Task objective:
The response should be the records below, repeated exactly, with each picture left out.

Source material:
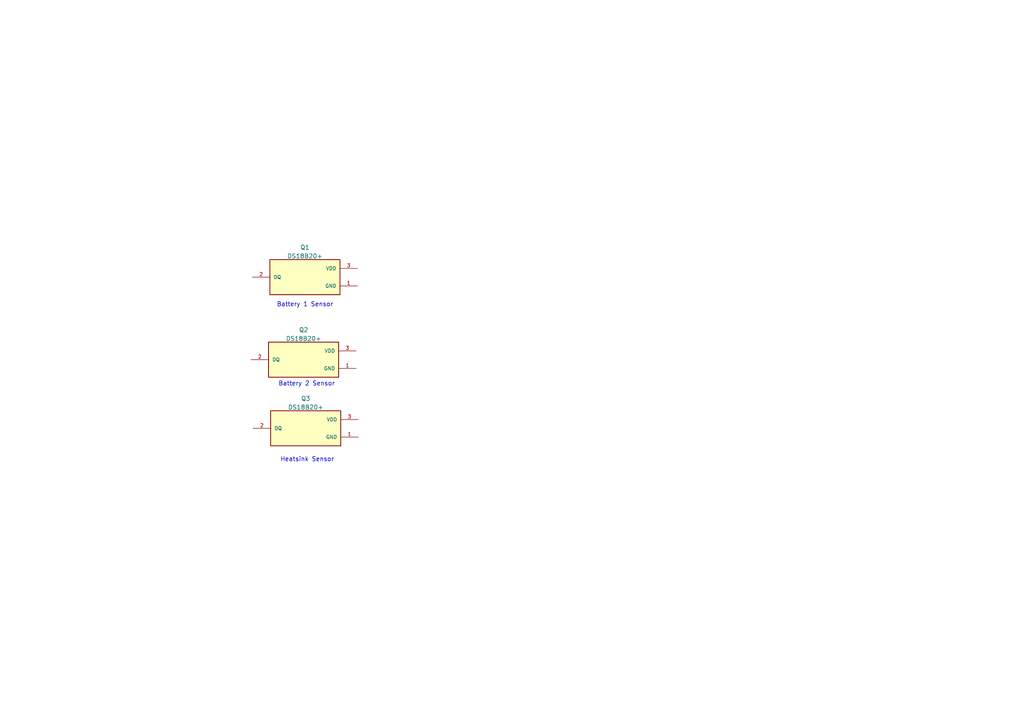
<source format=kicad_sch>
(kicad_sch (version 20230121) (generator eeschema)

  (uuid 16421d46-49e2-49a8-a115-060f15c75078)

  (paper "A4")

  


  (text "Heatsink Sensor\n" (at 81.28 134.0866 0)
    (effects (font (size 1.27 1.27)) (justify left bottom))
    (uuid 474b5db3-1e91-4c04-b0f4-5f938675f7ac)
  )
  (text "Battery 1 Sensor\n" (at 80.2386 89.154 0)
    (effects (font (size 1.27 1.27)) (justify left bottom))
    (uuid eeb240c7-870c-4916-9c28-5c12f09885e7)
  )
  (text "Battery 2 Sensor\n\n" (at 80.7212 114.173 0)
    (effects (font (size 1.27 1.27)) (justify left bottom))
    (uuid f5e03841-d14b-4b0f-9202-a8638fce313f)
  )

  (symbol (lib_id "DS18B20_:DS18B20+") (at 88.4428 80.391 0) (unit 1)
    (in_bom yes) (on_board yes) (dnp no) (fields_autoplaced)
    (uuid 9f3887bc-e2ca-44da-92b7-534fdadfbe9b)
    (property "Reference" "Q1" (at 88.4428 71.755 0)
      (effects (font (size 1.27 1.27)))
    )
    (property "Value" "DS18B20+" (at 88.4428 74.295 0)
      (effects (font (size 1.27 1.27)))
    )
    (property "Footprint" "TO-92" (at 88.4428 80.391 0)
      (effects (font (size 1.27 1.27)) (justify bottom) hide)
    )
    (property "Datasheet" "" (at 88.4428 80.391 0)
      (effects (font (size 1.27 1.27)) hide)
    )
    (property "MANUFACTURER" "Maxim Integrated" (at 88.4428 80.391 0)
      (effects (font (size 1.27 1.27)) (justify bottom) hide)
    )
    (pin "1" (uuid a715dd2d-3636-48cb-a137-ad0ccacb6112))
    (pin "2" (uuid 4f16dc47-accc-4fe7-98a0-d84d314797d0))
    (pin "3" (uuid 1ea9a20e-cd9c-44a2-a66d-0114096903c9))
    (instances
      (project "rps01"
        (path "/14930f15-c0a0-4b55-93e6-b112548415f6/fdf5ded4-ffb5-422f-be15-d872b829af87"
          (reference "Q1") (unit 1)
        )
      )
    )
  )

  (symbol (lib_id "DS18B20_:DS18B20+") (at 88.6714 124.2314 0) (unit 1)
    (in_bom yes) (on_board yes) (dnp no) (fields_autoplaced)
    (uuid a091b55f-e997-40e0-87b7-d3a1885177cd)
    (property "Reference" "Q3" (at 88.6714 115.5954 0)
      (effects (font (size 1.27 1.27)))
    )
    (property "Value" "DS18B20+" (at 88.6714 118.1354 0)
      (effects (font (size 1.27 1.27)))
    )
    (property "Footprint" "TO-92" (at 88.6714 124.2314 0)
      (effects (font (size 1.27 1.27)) (justify bottom) hide)
    )
    (property "Datasheet" "" (at 88.6714 124.2314 0)
      (effects (font (size 1.27 1.27)) hide)
    )
    (property "MANUFACTURER" "Maxim Integrated" (at 88.6714 124.2314 0)
      (effects (font (size 1.27 1.27)) (justify bottom) hide)
    )
    (pin "1" (uuid df56f4ef-e76f-46c5-b297-766154188cb8))
    (pin "2" (uuid 92d5c4fa-7cd9-45b1-8fa3-0856f11eb962))
    (pin "3" (uuid c3089776-5ca7-4427-bfe1-429fc5e854d8))
    (instances
      (project "rps01"
        (path "/14930f15-c0a0-4b55-93e6-b112548415f6/fdf5ded4-ffb5-422f-be15-d872b829af87"
          (reference "Q3") (unit 1)
        )
      )
    )
  )

  (symbol (lib_id "DS18B20_:DS18B20+") (at 88.0618 104.3178 0) (unit 1)
    (in_bom yes) (on_board yes) (dnp no) (fields_autoplaced)
    (uuid f157f093-3915-4a3a-9ce3-c1432a7d04b0)
    (property "Reference" "Q2" (at 88.0618 95.6818 0)
      (effects (font (size 1.27 1.27)))
    )
    (property "Value" "DS18B20+" (at 88.0618 98.2218 0)
      (effects (font (size 1.27 1.27)))
    )
    (property "Footprint" "TO-92" (at 88.0618 104.3178 0)
      (effects (font (size 1.27 1.27)) (justify bottom) hide)
    )
    (property "Datasheet" "" (at 88.0618 104.3178 0)
      (effects (font (size 1.27 1.27)) hide)
    )
    (property "MANUFACTURER" "Maxim Integrated" (at 88.0618 104.3178 0)
      (effects (font (size 1.27 1.27)) (justify bottom) hide)
    )
    (pin "1" (uuid 41a89a0d-dfae-475b-babc-335fe0a1b121))
    (pin "2" (uuid 4cdf62e0-ebf9-4689-bad8-d7ca9968c6c3))
    (pin "3" (uuid e409f98a-dc80-4d27-aafd-5906194fc6e1))
    (instances
      (project "rps01"
        (path "/14930f15-c0a0-4b55-93e6-b112548415f6/fdf5ded4-ffb5-422f-be15-d872b829af87"
          (reference "Q2") (unit 1)
        )
      )
    )
  )
)

</source>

Result of this task:
<source format=kicad_sch>
(kicad_sch (version 20230121) (generator eeschema)

  (uuid 16421d46-49e2-49a8-a115-060f15c75078)

  (paper "A4")

  


  (text "Heatsink Sensor\n" (at 81.28 134.0866 0)
    (effects (font (size 1.27 1.27)) (justify left bottom))
    (uuid 474b5db3-1e91-4c04-b0f4-5f938675f7ac)
  )
  (text "Battery 1 Sensor\n" (at 80.2386 89.154 0)
    (effects (font (size 1.27 1.27)) (justify left bottom))
    (uuid eeb240c7-870c-4916-9c28-5c12f09885e7)
  )
  (text "Battery 2 Sensor\n\n" (at 80.7212 114.173 0)
    (effects (font (size 1.27 1.27)) (justify left bottom))
    (uuid f5e03841-d14b-4b0f-9202-a8638fce313f)
  )

  (symbol (lib_id "DS18B20_:DS18B20+") (at 88.4428 80.391 0) (unit 1)
    (in_bom yes) (on_board yes) (dnp no) (fields_autoplaced)
    (uuid 9f3887bc-e2ca-44da-92b7-534fdadfbe9b)
    (property "Reference" "Q1" (at 88.4428 71.755 0)
      (effects (font (size 1.27 1.27)))
    )
    (property "Value" "DS18B20+" (at 88.4428 74.295 0)
      (effects (font (size 1.27 1.27)))
    )
    (property "Footprint" "TO-92" (at 88.4428 80.391 0)
      (effects (font (size 1.27 1.27)) (justify bottom) hide)
    )
    (property "Datasheet" "" (at 88.4428 80.391 0)
      (effects (font (size 1.27 1.27)) hide)
    )
    (property "MANUFACTURER" "Maxim Integrated" (at 88.4428 80.391 0)
      (effects (font (size 1.27 1.27)) (justify bottom) hide)
    )
    (pin "1" (uuid a715dd2d-3636-48cb-a137-ad0ccacb6112))
    (pin "2" (uuid 4f16dc47-accc-4fe7-98a0-d84d314797d0))
    (pin "3" (uuid 1ea9a20e-cd9c-44a2-a66d-0114096903c9))
    (instances
      (project "rps01"
        (path "/14930f15-c0a0-4b55-93e6-b112548415f6/fdf5ded4-ffb5-422f-be15-d872b829af87"
          (reference "Q1") (unit 1)
        )
      )
    )
  )

  (symbol (lib_id "DS18B20_:DS18B20+") (at 88.6714 124.2314 0) (unit 1)
    (in_bom yes) (on_board yes) (dnp no) (fields_autoplaced)
    (uuid a091b55f-e997-40e0-87b7-d3a1885177cd)
    (property "Reference" "Q3" (at 88.6714 115.5954 0)
      (effects (font (size 1.27 1.27)))
    )
    (property "Value" "DS18B20+" (at 88.6714 118.1354 0)
      (effects (font (size 1.27 1.27)))
    )
    (property "Footprint" "TO-92" (at 88.6714 124.2314 0)
      (effects (font (size 1.27 1.27)) (justify bottom) hide)
    )
    (property "Datasheet" "" (at 88.6714 124.2314 0)
      (effects (font (size 1.27 1.27)) hide)
    )
    (property "MANUFACTURER" "Maxim Integrated" (at 88.6714 124.2314 0)
      (effects (font (size 1.27 1.27)) (justify bottom) hide)
    )
    (pin "1" (uuid df56f4ef-e76f-46c5-b297-766154188cb8))
    (pin "2" (uuid 92d5c4fa-7cd9-45b1-8fa3-0856f11eb962))
    (pin "3" (uuid c3089776-5ca7-4427-bfe1-429fc5e854d8))
    (instances
      (project "rps01"
        (path "/14930f15-c0a0-4b55-93e6-b112548415f6/fdf5ded4-ffb5-422f-be15-d872b829af87"
          (reference "Q3") (unit 1)
        )
      )
    )
  )

  (symbol (lib_id "DS18B20_:DS18B20+") (at 88.0618 104.3178 0) (unit 1)
    (in_bom yes) (on_board yes) (dnp no) (fields_autoplaced)
    (uuid f157f093-3915-4a3a-9ce3-c1432a7d04b0)
    (property "Reference" "Q2" (at 88.0618 95.6818 0)
      (effects (font (size 1.27 1.27)))
    )
    (property "Value" "DS18B20+" (at 88.0618 98.2218 0)
      (effects (font (size 1.27 1.27)))
    )
    (property "Footprint" "TO-92" (at 88.0618 104.3178 0)
      (effects (font (size 1.27 1.27)) (justify bottom) hide)
    )
    (property "Datasheet" "" (at 88.0618 104.3178 0)
      (effects (font (size 1.27 1.27)) hide)
    )
    (property "MANUFACTURER" "Maxim Integrated" (at 88.0618 104.3178 0)
      (effects (font (size 1.27 1.27)) (justify bottom) hide)
    )
    (pin "1" (uuid 41a89a0d-dfae-475b-babc-335fe0a1b121))
    (pin "2" (uuid 4cdf62e0-ebf9-4689-bad8-d7ca9968c6c3))
    (pin "3" (uuid e409f98a-dc80-4d27-aafd-5906194fc6e1))
    (instances
      (project "rps01"
        (path "/14930f15-c0a0-4b55-93e6-b112548415f6/fdf5ded4-ffb5-422f-be15-d872b829af87"
          (reference "Q2") (unit 1)
        )
      )
    )
  )
)

</source>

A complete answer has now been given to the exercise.